Le projet Trans Canada Énergie Est devait générer environ 55 milliards de dollars en retombées économiques sur sa durée de vie, selon un rapport de 2014 du Conference Board du Canada. Ces chiffres – et les milliers d’emplois associés – ont été fréquemment cités par les politiciens de l’Ouest comme preuve de ce que le Québec a rejeté.
Mais même avec cette nouvelle ouverture, d’importants obstacles demeurent. Toute nouvelle proposition de pipeline nécessiterait une évaluation environnementale approfondie, une consultation des Autochtones, et ferait probablement face à des contestations juridiques de la part des groupes environnementaux. Et malgré la nouvelle ouverture de Legault, il a souligné que le gaz naturel – et non le pétrole – serait sa priorité, compte tenu des besoins industriels du Québec.

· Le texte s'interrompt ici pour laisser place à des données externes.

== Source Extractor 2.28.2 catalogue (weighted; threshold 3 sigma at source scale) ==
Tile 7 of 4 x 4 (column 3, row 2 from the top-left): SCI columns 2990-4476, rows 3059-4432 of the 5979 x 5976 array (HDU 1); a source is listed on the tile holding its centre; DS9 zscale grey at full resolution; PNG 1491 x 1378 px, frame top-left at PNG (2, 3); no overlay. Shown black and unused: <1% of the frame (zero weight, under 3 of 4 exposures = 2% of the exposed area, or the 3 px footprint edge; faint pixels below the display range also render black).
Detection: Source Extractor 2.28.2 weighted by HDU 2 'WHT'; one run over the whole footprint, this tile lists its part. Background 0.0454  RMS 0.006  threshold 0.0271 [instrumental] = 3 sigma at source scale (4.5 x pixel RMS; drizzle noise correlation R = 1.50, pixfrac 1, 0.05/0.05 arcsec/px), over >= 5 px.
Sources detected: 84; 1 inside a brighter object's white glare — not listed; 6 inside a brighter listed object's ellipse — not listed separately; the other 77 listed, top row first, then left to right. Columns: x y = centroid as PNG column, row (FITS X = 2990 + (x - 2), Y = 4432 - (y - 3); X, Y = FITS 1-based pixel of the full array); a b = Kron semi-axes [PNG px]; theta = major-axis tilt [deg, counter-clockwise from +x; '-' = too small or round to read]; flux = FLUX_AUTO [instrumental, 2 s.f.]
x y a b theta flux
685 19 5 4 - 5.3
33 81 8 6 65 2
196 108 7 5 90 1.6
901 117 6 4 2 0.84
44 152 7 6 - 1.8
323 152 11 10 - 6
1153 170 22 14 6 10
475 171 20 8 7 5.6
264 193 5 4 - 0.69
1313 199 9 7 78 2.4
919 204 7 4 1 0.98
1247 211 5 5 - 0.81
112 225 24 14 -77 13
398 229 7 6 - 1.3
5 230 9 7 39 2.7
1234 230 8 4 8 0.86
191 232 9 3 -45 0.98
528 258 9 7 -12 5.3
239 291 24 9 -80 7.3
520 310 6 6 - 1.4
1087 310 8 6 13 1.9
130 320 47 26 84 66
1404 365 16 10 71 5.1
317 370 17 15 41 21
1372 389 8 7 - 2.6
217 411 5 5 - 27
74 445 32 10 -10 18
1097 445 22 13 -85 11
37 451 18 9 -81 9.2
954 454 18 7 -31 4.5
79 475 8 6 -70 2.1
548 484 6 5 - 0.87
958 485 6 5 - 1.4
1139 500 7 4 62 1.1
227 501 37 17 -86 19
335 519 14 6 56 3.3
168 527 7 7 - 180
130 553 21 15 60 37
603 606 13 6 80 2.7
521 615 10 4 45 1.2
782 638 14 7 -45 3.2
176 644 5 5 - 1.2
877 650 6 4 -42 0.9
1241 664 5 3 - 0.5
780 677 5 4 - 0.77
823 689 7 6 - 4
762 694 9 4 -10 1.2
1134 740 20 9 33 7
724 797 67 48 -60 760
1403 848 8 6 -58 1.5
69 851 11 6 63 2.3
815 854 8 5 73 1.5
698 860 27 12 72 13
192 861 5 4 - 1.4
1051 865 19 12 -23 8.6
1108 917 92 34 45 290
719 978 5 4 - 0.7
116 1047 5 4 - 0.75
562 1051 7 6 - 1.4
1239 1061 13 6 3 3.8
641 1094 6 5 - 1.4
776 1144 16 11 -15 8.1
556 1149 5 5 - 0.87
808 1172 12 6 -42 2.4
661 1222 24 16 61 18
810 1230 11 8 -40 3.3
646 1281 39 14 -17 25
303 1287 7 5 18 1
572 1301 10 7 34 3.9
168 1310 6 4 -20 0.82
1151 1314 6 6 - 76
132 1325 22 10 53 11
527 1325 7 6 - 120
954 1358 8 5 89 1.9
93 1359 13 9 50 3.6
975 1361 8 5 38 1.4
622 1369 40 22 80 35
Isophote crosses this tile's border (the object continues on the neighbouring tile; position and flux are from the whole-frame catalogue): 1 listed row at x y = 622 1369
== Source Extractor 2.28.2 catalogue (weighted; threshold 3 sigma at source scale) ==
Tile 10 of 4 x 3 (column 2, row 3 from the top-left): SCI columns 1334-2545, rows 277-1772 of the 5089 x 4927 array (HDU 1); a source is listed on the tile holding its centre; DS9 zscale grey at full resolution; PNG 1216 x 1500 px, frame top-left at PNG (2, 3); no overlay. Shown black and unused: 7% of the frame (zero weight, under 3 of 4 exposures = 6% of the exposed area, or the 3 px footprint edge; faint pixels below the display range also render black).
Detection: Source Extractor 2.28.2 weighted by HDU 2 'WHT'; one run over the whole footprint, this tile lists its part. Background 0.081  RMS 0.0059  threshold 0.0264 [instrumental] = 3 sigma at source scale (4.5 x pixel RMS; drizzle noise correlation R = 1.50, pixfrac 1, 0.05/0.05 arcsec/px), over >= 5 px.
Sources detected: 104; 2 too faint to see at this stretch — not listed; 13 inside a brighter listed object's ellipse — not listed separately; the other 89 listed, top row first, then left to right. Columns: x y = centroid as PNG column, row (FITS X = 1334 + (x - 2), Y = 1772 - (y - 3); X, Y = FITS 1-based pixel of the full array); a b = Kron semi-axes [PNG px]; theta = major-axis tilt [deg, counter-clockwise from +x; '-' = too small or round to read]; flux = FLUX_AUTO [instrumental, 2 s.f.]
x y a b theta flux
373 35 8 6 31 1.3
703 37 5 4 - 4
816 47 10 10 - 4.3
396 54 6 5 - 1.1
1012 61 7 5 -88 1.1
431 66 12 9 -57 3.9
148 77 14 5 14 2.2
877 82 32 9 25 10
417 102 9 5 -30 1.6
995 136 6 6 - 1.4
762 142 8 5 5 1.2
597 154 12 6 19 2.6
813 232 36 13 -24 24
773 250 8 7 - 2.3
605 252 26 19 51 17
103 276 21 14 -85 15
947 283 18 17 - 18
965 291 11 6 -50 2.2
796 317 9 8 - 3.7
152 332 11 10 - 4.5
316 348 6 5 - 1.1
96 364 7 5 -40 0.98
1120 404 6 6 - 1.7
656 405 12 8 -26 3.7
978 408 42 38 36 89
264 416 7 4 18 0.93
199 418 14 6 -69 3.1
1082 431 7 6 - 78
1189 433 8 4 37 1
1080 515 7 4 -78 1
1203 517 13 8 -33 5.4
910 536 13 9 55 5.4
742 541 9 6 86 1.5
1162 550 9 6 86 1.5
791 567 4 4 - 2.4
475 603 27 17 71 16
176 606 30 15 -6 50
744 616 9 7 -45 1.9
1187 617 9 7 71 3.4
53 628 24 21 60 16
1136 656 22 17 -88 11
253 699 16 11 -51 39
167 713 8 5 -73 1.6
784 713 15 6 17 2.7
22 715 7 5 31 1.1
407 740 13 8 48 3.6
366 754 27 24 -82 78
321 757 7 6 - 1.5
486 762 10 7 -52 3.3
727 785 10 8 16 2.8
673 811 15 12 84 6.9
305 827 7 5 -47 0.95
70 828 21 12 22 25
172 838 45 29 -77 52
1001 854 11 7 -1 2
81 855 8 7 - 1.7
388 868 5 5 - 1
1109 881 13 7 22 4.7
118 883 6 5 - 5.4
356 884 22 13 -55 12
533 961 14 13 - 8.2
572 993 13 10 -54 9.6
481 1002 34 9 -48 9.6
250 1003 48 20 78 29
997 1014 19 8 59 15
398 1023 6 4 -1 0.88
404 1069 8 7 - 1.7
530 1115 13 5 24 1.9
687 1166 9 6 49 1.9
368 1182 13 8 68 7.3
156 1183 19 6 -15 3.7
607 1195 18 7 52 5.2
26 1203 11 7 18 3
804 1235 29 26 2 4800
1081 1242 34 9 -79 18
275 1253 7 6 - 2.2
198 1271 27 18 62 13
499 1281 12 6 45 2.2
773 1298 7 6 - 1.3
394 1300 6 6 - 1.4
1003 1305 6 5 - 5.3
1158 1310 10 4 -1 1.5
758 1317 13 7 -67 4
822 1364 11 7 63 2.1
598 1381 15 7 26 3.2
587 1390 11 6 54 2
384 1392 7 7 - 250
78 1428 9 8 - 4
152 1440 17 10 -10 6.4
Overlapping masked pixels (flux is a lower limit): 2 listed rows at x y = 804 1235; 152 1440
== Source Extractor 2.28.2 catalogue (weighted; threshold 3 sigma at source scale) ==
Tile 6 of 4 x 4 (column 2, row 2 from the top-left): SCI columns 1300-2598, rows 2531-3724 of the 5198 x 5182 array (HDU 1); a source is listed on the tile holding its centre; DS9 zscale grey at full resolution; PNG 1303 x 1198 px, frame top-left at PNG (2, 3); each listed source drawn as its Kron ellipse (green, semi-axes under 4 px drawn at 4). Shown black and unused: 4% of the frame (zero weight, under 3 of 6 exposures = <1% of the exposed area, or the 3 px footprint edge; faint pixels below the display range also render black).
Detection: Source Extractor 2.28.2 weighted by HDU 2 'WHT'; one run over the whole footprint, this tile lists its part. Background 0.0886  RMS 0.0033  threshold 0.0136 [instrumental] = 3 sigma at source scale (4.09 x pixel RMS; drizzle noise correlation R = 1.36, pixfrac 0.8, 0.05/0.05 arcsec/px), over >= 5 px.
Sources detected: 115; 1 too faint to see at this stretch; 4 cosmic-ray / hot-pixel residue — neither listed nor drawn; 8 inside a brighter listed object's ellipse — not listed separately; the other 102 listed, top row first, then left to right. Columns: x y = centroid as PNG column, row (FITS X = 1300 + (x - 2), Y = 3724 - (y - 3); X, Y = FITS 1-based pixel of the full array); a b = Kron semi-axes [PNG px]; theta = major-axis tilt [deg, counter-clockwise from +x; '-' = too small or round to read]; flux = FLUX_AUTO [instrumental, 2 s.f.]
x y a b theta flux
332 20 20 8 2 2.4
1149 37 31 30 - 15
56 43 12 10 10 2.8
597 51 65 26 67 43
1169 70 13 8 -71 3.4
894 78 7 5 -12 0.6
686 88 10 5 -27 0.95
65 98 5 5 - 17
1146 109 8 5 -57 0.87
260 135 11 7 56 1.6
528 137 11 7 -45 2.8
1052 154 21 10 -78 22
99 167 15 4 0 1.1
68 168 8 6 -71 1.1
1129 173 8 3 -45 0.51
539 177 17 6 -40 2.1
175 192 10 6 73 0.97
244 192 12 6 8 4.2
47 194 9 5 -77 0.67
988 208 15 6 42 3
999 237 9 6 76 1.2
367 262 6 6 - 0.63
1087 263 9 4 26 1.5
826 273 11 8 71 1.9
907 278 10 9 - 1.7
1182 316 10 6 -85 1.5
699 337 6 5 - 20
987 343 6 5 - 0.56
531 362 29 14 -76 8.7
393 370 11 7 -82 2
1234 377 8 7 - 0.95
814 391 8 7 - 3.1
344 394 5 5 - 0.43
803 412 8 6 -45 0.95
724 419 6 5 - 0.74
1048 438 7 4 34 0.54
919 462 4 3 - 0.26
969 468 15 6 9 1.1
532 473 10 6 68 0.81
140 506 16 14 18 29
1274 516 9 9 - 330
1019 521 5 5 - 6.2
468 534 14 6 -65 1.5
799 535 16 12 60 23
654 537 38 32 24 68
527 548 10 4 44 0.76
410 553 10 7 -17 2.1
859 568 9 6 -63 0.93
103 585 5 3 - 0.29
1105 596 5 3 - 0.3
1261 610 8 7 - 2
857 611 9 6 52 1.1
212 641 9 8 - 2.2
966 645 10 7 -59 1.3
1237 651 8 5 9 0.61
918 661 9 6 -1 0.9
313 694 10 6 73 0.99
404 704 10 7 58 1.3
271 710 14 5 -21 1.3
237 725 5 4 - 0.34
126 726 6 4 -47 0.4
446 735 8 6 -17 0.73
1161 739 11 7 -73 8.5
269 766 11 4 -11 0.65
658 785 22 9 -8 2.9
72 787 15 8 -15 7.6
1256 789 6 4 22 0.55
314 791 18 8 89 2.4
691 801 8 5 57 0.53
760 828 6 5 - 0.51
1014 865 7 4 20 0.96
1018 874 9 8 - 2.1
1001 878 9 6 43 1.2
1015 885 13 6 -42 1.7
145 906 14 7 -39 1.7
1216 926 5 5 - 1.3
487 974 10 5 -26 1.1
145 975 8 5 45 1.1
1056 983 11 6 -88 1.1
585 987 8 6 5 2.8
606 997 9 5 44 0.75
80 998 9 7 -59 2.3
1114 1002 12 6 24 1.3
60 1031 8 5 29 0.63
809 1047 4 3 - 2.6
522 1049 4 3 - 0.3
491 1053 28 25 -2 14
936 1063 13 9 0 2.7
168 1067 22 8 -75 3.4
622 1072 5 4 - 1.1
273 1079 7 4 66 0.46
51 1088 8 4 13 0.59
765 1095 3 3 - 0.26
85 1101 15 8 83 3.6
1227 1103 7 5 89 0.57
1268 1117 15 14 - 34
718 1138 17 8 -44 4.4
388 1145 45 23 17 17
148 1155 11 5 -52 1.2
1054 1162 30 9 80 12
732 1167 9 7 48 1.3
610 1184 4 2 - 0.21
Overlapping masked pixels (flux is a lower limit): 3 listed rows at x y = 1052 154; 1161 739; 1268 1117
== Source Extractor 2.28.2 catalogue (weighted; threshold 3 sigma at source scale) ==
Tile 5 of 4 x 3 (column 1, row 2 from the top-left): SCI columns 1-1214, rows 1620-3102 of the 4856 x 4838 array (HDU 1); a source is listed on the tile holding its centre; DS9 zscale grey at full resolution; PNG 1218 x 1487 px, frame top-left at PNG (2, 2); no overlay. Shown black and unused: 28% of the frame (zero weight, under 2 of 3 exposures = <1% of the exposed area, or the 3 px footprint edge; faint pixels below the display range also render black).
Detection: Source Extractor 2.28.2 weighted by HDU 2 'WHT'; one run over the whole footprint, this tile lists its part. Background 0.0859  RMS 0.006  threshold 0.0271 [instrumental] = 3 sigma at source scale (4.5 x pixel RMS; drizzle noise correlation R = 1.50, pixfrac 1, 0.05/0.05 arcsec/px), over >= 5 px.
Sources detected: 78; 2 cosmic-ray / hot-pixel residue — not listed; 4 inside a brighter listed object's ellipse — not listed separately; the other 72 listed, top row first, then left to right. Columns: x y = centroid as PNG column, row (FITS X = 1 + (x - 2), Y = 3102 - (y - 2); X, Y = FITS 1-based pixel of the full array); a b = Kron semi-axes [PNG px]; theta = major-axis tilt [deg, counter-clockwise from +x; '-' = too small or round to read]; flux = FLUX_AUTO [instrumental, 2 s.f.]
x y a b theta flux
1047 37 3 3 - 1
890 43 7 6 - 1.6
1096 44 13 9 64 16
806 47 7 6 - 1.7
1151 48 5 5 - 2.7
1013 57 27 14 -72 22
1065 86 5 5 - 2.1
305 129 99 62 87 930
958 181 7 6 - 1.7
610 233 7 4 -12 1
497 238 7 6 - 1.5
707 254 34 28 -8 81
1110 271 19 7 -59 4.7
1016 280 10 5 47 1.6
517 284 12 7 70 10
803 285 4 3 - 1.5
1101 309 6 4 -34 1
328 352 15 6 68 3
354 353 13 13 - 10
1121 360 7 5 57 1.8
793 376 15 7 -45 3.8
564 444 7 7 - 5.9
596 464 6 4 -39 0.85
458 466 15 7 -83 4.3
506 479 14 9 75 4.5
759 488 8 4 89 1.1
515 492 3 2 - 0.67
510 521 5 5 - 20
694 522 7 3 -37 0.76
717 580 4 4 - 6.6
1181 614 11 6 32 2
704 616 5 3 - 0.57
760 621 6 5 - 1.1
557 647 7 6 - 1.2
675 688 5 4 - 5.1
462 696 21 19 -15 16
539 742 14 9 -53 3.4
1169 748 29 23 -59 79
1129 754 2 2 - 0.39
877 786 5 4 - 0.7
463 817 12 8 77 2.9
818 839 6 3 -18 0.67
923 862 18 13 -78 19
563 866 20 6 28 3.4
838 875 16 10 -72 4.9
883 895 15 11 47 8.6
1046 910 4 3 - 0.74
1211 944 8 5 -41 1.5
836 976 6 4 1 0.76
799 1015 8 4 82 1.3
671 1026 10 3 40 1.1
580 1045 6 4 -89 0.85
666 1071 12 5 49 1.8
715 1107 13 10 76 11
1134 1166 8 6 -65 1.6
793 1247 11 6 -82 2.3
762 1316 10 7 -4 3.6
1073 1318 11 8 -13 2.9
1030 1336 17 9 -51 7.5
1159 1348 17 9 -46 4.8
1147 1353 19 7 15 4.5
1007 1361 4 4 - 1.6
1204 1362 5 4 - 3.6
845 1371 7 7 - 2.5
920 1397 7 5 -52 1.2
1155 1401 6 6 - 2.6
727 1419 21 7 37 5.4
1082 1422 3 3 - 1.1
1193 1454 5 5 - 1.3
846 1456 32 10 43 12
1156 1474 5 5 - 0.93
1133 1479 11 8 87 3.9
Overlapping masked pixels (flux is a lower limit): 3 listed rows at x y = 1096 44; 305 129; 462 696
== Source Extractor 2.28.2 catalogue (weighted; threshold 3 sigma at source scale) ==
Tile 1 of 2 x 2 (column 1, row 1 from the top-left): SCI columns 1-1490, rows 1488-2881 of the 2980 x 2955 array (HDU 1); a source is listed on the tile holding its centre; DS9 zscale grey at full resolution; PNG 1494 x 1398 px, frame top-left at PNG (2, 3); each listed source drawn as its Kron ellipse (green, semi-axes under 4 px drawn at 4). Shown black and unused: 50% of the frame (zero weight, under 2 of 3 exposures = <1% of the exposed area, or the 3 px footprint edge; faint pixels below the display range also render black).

Ce dialogue énergétique en évolution reflète des questions plus profondes sur la voie à suivre pour le Canada. Comment les provinces équilibrent-elles les besoins économiques immédiats et les engagements climatiques à long terme? Les intérêts énergétiques régionaux peuvent-ils être conciliés avec l’unité nationale? Et peut-être plus important encore, comment les communautés les plus touchées par ces décisions – qu’il s’agisse des nations autochtones le long des routes potentielles ou des villes dépendantes du développement industriel – peuvent-elles faire entendre leur voix de manière significative?
Alors que le Québec et l’Alberta entament prudemment cette nouvelle conversation, le Canada observe avec espoir et scepticisme. La distance entre l’ouverture d’un premier ministre à la discussion et l’écoulement du pétrole dans un nouveau pipeline reste vaste – remplie de processus réglementaires, de consultations publiques et de la réalité complexe des intérêts concurrents.
Mais dans un pays où l’énergie a souvent divisé plutôt qu’uni, même la possibilité d’un dialogue semble être un pas en avant. La pluie continue de tomber à Québec, et quelque part sous cette averse printanière, les graines d’une nouvelle conversation énergétique sont peut-être en train de prendre racine.